Looks like a flume, but isn't. Guess. Photo via Whatsername?It's a little bit of a black hole, isn't it? This being on the internet malarky, creating a digital footprint with every tweet. God knows where it all goes.
I was a touch worried to find out (don't worry, I haven't been googling myself that much...honest) from Priyanka that if you type in my name into google, it begins to auto complete. Fuck me. I'm one of them proper internet people (or tremendous nerds - in fact, almost certainly the latter).
Something, in truth, I never really thought about when I first got into blogging, or writing nonsense on the internet. I wrote to amuse myself. And it got me to thinking. Has this sort of attitude changed?
With the tremendous takeup of twitter by celebrities, do people now primarily use the web as a source of fame, rather than writing to express their opinion? And if so, at what cost? Has 'honesty' been bastardised?
I've always been acutely aware of just what I write online. I don't write anything that I wouldn't say in real life (yes, even taking the piss out of social media, or ranting about how badly put together most organisations seem to be). And I wonder, as people grow up with the technology to say whatever they want, whenever they want to - whether it'll begin to have more negative aspects.
Kids who've never thought about censorship will continue to be positively encouraged to tell brands what they think. With this power, do you honestly think it'll make things better in real life? I don't. I think it'll lead to a lot of people who speak first and ask questions later.
Surely, some of the benefits of being online - being able to enforce change, to speak your mind and improve things - will persist. But I do worry about the other side of things. Is it a job for parents? Part of me shudders at that; no-one had to teach me how to 'be' online. But then, I didn't get online properly until I was about 14 or so, I didn't blog until I was 21.
I'm not suggesting anything so drastic as a code of conduct. That seems like bollocks to me, tremendous overkill.
But, as the title of the post aludes, we are all in PR. All of us have a measure of responsibility of ensuring our online image corresponds to the real thing. I'm not suggesting naming your kids some unique name to ensure you can get the URL (God, that'd be cringey, wouldn't it?), but taking care when you're online is undoubtedly a Very Good Thing.
And this includes those older folk in the communications business. I get hacked off when I get told how to think about twitter by a supposed communications 'guru' who has 34 tweets to his name. Or worse, one with 20,000 followers, who hires people to tweet for him (which he does constantly) - that's not communications, that's the equivalent to pushing 5 yellow pages through the internet's post box daily.

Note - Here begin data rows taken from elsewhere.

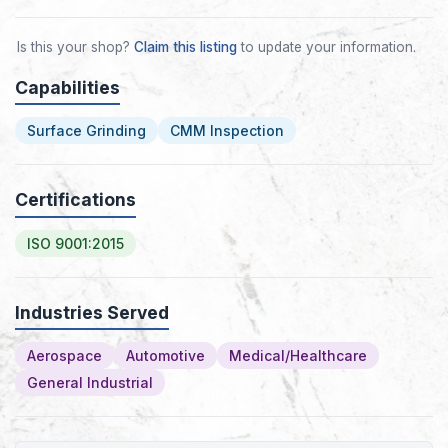
Is this your shop?
Claim this listing
to update your information.
Capabilities
Surface Grinding
CMM Inspection
Certifications
ISO 9001:2015
Industries Served
Aerospace
Automotive
Medical/Healthcare
General Industrial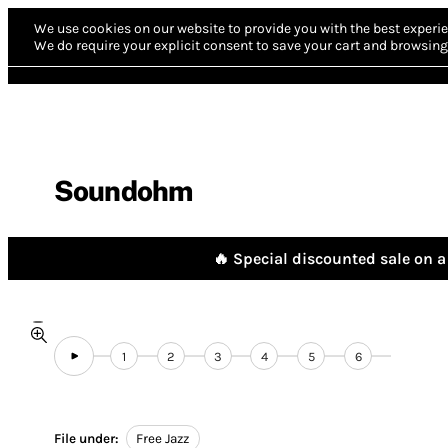
We use cookies on our website to provide you with the best experie
We do require your explicit consent to save your cart and browsing 
Soundohm
🔥 Special discounted sale on a 
1
2
3
4
5
6
File under:
Free Jazz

Maybe it comes down to some form of web manners. Which shouldn't mean a stuffy, fastidious code - but more behaviour centred around basic politeness or thoughtfulness.
And to even THINK about this sort of thing boggles my mind. Alongside people needing media training (which is one of the ultimate examples of money for old rope), it's staggering to think people don't interact with media as an everyday thing.
I'm sure the passive massive are out there, but i'm sure their number is dwindling, what with ever increasing opportunities to interact - either to post product reviews or participate in their interests.
And, to me, it's somewhat comforting to know the individuals, not the organisations behind certain things. I like knowing who i'm dealing with, not some faceless agency or business. I can have a relationship with a person. I'm not quite so sure I'd ever value a PR or ad bod's paid opinion in the same way.
In short, it seems honesty's a bit of a two way street online. I'm interested in how it helps (or hurts) people. Especially those who have always had the tools to express it.